Judy Smith, administrator of the Alabama Department of Public Health’s Northern District, said the increasing numbers are a serious concern.
“We’re going the wrong way on a one-way street,” Smith said Monday. “We really had hoped that Fourth of July weekend and the continued opening up would not have the impact that it did. But it looks like it’s going to be pretty devastating. There’s nothing we can do about that now except learn from that experience and hope it doesn’t happen again.”
Smith said ADPH notifies first responders of homes known to have residents with active coronavirus infections, so they know to use personal protective equipment if responding to a call. As of Monday, she said, there were about 600 such homes in Morgan County.
Smith said she was worried about the increasing number of COVID-19 hospitalizations.
“We’re not in dire straits right now, but if we don’t do something we could be in dire straits,” Smith said.
She said she expects the Decatur mask ordinance passed last week by the City Council and signed by the mayor to help reduce hospitalizations.
“It was a tremendously tough decision. There are more tough decisions to come, but I commend this city for doing what it could do to take care of the people in this city,” Smith said.
Spillers said the uptick in cases throughout the Huntsville Health System and the state is causing problems, and he expects those problems to worsen as some of the recently infected people need hospitalization.

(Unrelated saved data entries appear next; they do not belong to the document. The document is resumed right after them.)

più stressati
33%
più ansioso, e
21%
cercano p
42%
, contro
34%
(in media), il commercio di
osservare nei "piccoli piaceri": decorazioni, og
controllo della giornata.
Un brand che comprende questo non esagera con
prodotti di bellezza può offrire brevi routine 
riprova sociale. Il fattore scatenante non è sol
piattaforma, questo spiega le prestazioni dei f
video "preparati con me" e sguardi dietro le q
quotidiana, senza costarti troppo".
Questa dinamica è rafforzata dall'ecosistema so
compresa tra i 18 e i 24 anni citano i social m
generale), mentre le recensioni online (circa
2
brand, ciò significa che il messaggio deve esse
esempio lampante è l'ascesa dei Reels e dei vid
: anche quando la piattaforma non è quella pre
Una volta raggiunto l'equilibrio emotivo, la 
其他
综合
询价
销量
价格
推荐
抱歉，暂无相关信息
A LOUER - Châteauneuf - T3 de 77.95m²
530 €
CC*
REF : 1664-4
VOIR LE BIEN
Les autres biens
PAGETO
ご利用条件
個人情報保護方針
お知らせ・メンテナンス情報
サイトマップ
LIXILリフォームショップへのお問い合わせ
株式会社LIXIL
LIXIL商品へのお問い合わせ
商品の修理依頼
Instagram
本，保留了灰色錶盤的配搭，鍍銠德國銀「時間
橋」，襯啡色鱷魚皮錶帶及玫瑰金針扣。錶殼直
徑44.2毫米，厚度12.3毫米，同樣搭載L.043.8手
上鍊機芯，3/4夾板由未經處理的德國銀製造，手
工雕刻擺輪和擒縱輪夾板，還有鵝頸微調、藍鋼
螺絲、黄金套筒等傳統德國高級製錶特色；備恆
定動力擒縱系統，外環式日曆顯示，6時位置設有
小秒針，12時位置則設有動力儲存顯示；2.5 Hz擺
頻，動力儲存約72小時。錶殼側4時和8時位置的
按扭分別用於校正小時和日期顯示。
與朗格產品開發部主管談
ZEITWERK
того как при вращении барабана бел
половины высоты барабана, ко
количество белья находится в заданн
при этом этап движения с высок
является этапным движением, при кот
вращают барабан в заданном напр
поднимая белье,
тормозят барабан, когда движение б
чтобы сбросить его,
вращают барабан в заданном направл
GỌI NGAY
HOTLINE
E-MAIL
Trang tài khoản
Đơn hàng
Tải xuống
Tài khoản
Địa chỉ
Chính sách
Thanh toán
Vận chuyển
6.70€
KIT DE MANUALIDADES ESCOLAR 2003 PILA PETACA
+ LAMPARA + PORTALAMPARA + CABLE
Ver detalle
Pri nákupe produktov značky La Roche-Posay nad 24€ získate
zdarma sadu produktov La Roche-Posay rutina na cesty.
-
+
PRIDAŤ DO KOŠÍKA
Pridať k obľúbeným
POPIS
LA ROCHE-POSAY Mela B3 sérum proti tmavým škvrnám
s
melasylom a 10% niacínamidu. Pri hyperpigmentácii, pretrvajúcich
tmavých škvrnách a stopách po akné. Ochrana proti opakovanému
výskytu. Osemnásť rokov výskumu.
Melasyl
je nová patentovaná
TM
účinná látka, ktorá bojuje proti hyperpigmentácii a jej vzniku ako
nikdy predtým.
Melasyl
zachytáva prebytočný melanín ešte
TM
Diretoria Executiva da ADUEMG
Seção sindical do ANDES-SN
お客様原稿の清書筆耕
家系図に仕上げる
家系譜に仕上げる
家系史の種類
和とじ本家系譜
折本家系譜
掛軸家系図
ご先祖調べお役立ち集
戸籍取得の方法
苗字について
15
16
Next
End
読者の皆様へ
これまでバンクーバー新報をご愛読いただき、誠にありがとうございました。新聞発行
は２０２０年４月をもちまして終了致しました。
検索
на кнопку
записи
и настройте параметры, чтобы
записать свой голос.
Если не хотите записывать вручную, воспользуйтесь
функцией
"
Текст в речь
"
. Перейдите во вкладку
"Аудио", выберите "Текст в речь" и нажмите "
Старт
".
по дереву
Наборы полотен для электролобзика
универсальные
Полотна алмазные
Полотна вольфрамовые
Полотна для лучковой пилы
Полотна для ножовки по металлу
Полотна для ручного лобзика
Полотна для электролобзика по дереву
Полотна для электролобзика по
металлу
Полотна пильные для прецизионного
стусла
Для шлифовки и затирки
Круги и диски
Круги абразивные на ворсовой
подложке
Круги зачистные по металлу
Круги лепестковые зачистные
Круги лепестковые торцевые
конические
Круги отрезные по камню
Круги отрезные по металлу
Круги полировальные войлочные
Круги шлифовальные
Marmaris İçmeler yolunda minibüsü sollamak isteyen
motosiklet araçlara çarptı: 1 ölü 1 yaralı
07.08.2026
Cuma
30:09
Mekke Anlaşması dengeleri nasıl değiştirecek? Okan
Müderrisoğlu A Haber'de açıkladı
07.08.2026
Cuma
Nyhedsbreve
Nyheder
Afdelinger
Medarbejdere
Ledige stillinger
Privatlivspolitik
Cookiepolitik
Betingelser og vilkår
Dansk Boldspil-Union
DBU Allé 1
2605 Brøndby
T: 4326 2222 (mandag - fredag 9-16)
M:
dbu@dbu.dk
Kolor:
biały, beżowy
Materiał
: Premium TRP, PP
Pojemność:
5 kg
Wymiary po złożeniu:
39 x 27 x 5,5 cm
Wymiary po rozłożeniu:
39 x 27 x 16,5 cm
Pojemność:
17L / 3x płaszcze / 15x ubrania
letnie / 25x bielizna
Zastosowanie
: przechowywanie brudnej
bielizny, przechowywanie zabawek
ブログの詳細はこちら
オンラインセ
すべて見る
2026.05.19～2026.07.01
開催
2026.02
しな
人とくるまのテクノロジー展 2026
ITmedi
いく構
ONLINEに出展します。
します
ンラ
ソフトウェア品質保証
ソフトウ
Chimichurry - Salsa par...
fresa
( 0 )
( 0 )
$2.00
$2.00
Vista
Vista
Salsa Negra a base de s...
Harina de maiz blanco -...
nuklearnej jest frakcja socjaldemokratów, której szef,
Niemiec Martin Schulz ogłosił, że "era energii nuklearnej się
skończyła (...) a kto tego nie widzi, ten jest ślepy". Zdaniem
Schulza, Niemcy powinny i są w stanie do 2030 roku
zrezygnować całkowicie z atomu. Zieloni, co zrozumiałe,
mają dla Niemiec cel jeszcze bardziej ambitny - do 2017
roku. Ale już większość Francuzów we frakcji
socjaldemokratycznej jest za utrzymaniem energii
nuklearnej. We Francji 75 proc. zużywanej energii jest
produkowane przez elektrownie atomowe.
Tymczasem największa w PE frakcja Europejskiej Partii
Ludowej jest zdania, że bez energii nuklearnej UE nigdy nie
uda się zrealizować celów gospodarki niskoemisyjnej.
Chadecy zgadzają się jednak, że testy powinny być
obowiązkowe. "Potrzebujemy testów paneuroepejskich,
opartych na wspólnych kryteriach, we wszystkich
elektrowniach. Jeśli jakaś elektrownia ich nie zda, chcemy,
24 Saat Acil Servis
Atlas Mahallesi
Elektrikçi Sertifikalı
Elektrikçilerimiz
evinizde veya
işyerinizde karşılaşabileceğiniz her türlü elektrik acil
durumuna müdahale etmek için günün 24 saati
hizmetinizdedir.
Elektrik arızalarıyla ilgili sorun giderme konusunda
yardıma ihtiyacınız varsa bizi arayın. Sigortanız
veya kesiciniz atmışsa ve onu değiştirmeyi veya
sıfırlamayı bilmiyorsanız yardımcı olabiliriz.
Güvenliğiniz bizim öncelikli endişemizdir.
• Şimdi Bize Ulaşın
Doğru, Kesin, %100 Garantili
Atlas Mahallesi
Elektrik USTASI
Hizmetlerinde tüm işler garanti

He said COVID-19 patients require more staffing than other patients, and that’s increasingly challenging because many hospital workers throughout the system must stay home because they’ve tested positive or have been exposed to the virus and are awaiting test results. He also worries that supplies of remdesivir, a drug he said has shown some success with COVID-19 patients, will fall short.
“The issue with COVID patients … is they consume a lot of resources,” Spillers said. “They consume additional staffing. As this grows in the community, we’re going to have more staff that are out sick. At some point, it’s going to impact people’s ability to get into the system for other things that might happen. People are still having heart attacks and car wrecks and strokes and all these other health care issues, and they need to be able to get into the hospital to get health care.”